I ask myself this question because I’m suspicious of the idea that blogging is all about having “conversations.” This is an idea that a lot bloggers like to push forward. They like to view themselves as “conversation” enablers. But this idea is just marketing speak. It’s a simple and clever strategy to keep people talking about them and their blogs.
Good blogging though is about being a great publisher of content, not being a wonderful conversationalist. People that read blogs and people who publish blogs, are not looking for chit chat. They’re people who have something to say and people looking for someone who has something to say. If you’re blogging to know what people think about a particular topic, then I suggest platforms other than blogging, like chat clients.
Most of the time, when people are pushing and encouraging conversations, what they really mean and want is feedback, but there’s a big difference between wanting feedback and wanting conversations. Conversations are spontaneous and not well thought of rants. They are unstructured streams of thought between a group of people. Feedback, on the other hand, is evidence that you’re provoking a reaction, good or bad.
This is not me advocating for or against commenting. That’s a whole different issue. There are many pros an cons that have been discussed, but comments are not the only way to know if your causing a reaction. I’m just not sure if I can agree completely that blogging is about having and enabling conversations. If I want to see what people think of a particular topic, I prefer to use other methods other than blogging. There are better and more effective ways for having conversations. There are things like chat clients, forums, and even services like Twitter are better for having conversations.
And there’s always a hypocritical conundrum with the conversationalists. They say that’s it’s ok to moderate. But that’s not a conversation. A least not a natural conversation. That’s controlling perception and quality control. That’s being a publisher.

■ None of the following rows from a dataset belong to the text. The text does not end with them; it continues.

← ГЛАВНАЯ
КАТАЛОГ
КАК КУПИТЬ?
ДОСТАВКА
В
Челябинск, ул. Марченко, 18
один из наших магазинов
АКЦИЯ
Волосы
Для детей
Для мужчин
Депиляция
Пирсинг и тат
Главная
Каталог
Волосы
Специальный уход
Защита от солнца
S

I view blogging as a tool for the amatuer publisher. Wanting feedback, criticism, and validation are totally different things. It’s not the same with having conversations. Publishing, like blogging, is about having something to say, not wanting to “talk.” A good blog post is a monologue that sometimes people enjoy and sometimes they don’t.
So don’t get obsessed or trapped with the idea of provoking conversations. Unless you’re Robert Scoble, your blog should be about having something to say. Don’t focus on what people may think, focus on what you think. Focus on being a good publisher.